I contacted a local electrician who said they can come and remove it all for a ball park £80-100 and asked about access from above, leading me to think that they suspect it may be in the light fixtures, or that he is wanting to remove the whole cable and think he can access and pull it up from above.
 
If you just want to make it less ugly an easy option is to replace with a smaller more discreet fitting like a small eyelid downlighter or the like.
 
Is there any way of detecting with a volt stick or similar if I turn on the switch for the floodlight and have everything else switched off?

Yes, with everything off except the light, and supposing a load of some sort were added, in place of that none working light - Then a clamp-meter, would be able to identify any neutrals, through which there was current flowing.
 
Doesn't look like anything easily identifiable on the double socket next to the patio door where the floodlight is:

20240907_134637.jpg
 
Doesn't look like anything easily identifiable on the double socket next to the patio door where the floodlight is:

Apologies for the recent noise, the mods seem to have silenced it for now...

The neutral, should correctly be sourced, if it has been installed properly, from the very same source and MCB, as the one which supplies the light. Which means it should be connected to the neutral, of your cellar circuit. If it is (wrongly) connected to the neutral, borrowed from a different circuit, then it is called a borrowed neutral.
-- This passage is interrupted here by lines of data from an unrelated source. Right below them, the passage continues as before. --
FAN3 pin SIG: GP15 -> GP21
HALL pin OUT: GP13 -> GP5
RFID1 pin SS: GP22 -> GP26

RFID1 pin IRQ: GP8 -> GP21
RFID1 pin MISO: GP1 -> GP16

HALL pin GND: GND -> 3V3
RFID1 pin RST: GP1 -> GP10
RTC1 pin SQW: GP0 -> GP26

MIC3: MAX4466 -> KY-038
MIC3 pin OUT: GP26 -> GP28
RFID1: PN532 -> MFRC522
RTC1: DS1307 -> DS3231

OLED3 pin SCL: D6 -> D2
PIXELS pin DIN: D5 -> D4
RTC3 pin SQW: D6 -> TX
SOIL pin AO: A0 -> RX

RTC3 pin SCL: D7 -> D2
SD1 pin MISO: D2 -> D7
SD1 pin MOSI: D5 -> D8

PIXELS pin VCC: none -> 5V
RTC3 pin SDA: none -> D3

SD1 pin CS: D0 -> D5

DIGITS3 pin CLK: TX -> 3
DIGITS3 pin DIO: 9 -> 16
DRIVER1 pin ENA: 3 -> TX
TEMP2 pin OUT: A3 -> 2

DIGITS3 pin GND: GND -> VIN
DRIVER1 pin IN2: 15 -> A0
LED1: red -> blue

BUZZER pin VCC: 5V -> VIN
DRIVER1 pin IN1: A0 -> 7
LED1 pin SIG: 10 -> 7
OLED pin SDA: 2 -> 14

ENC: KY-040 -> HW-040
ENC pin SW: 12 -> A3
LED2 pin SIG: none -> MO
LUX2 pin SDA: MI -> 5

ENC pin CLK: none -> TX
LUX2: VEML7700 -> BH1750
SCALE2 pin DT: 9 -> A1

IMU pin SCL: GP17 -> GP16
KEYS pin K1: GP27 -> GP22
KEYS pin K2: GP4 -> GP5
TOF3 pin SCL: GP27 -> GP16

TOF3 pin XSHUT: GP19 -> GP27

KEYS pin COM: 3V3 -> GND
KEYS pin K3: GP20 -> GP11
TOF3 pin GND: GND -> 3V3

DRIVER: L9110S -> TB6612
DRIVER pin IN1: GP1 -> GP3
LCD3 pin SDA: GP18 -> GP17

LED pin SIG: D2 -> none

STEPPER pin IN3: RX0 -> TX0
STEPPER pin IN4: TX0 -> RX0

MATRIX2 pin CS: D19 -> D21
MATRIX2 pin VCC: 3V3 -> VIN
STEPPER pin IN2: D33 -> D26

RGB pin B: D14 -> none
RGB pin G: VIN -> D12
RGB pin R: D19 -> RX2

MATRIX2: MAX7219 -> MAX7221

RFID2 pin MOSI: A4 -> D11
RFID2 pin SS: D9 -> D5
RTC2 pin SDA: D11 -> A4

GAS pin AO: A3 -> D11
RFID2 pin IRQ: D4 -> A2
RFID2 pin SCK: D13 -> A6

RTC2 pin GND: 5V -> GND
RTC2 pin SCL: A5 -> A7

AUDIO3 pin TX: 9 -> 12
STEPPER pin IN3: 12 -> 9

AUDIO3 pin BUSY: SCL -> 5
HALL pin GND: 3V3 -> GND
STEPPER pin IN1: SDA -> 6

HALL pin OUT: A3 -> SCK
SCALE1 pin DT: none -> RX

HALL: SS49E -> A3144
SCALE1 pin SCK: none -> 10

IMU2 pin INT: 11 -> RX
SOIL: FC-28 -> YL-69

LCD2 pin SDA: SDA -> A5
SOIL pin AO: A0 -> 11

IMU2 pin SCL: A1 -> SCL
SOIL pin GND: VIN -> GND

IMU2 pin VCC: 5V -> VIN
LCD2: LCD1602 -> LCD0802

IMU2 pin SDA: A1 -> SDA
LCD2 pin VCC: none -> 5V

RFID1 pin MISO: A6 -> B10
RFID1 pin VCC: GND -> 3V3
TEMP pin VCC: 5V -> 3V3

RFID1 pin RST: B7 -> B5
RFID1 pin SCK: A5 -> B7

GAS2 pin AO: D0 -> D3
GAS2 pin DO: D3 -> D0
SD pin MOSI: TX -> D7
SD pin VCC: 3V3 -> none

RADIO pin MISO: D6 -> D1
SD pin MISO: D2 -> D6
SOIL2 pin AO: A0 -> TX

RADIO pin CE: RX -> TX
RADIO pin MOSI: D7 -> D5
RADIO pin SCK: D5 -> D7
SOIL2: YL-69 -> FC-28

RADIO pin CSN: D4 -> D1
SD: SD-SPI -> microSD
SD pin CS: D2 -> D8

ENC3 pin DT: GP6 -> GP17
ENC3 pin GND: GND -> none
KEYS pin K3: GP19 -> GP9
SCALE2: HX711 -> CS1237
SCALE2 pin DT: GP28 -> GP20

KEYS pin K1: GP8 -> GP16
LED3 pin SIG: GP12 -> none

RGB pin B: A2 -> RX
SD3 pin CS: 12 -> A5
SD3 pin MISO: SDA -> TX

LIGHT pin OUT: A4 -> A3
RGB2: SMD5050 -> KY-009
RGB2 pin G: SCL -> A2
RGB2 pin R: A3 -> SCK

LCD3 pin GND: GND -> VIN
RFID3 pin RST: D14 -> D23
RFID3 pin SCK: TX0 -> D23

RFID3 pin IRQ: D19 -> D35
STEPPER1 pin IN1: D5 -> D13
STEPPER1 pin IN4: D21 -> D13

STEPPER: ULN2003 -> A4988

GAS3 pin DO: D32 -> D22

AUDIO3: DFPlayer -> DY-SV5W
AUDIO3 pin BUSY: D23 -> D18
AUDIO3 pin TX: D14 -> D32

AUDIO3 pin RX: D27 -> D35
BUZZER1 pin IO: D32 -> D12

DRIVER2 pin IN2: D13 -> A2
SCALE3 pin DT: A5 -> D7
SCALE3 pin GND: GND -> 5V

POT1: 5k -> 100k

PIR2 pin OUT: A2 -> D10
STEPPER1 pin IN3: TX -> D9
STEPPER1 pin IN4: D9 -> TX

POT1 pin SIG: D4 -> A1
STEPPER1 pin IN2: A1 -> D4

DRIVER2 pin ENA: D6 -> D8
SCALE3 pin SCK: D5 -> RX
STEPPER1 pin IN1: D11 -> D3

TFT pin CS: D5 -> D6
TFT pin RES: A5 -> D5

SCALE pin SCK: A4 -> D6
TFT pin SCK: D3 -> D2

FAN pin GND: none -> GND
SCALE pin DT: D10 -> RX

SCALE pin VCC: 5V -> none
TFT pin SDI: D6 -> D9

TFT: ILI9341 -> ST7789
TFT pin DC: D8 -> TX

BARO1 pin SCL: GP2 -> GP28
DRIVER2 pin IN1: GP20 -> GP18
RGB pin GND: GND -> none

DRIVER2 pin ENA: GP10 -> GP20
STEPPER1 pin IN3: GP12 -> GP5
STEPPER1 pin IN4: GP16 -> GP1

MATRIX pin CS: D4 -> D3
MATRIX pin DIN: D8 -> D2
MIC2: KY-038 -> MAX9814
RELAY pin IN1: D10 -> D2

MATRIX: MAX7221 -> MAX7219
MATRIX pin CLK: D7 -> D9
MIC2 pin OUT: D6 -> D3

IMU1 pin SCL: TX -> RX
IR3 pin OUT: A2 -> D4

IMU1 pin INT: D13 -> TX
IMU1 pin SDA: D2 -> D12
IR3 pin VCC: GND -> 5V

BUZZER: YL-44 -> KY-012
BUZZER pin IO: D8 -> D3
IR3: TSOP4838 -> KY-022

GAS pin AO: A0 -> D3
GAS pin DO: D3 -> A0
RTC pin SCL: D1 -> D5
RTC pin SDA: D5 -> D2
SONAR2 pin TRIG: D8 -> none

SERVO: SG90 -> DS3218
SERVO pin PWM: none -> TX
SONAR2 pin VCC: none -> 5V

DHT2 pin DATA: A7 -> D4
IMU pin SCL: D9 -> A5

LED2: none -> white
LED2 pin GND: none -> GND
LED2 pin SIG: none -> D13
The borrowed neutral, if it is borrowed, would not be obvious at the moment, due to all your circuits appearing to be fed from a single RCD, and individual MCB's. If in the future, the RCD + MCB's are upgraded to RCBO's, a combined RCD + MCB, one per circuit, then you will suffer tripping of the RCBO's, due to the borrowed neutral.

It obviously not connected to that socket, in the photo, but there is an issue with that socket - the amount of debris. The debris, might - I said might, cause a low value on an insulation test of the installation, should it become damp. Were it me, I would turn the power to the socket off, and see if I could clean it out with the hose of a vac., and maybe the use of a paint brush.
 
Apologies for the recent noise, the mods seem to have silenced it for now...

The neutral, should correctly be sourced, if it has been installed properly, from the very same source and MCB, as the one which supplies the light. Which means it should be connected to the neutral, of your cellar circuit. If it is (wrongly) connected to the neutral, borrowed from a different circuit, then it is called a borrowed neutral.

The borrowed neutral, if it is borrowed, would not be obvious at the moment, due to all your circuits appearing to be fed from a single RCD, and individual MCB's. If in the future, the RCD + MCB's are upgraded to RCBO's, a combined RCD + MCB, one per circuit, then you will suffer tripping of the RCBO's, due to the borrowed neutral.

It obviously not connected to that socket, in the photo, but there is an issue with that socket - the amount of debris. The debris, might - I said might, cause a low value on an insulation test of the installation, should it become damp. Were it me, I would turn the power to the socket off, and see if I could clean it out with the hose of a vac., and maybe the use of a paint brush.
The socket debris isn't a problem for me. Like I said earlier, we have only just purchased and moved into the house and doing some of the initial renovations, such as painting, flooring, and removing random things like this floodlight. Once decorated, all sockets and switches and light fixtures are going to be changed to ones we prefer and more decorative ones than the standard plastic white ones here at the moment. Therefore, all sockets and switches will have any debris and dust cleared out at that stage.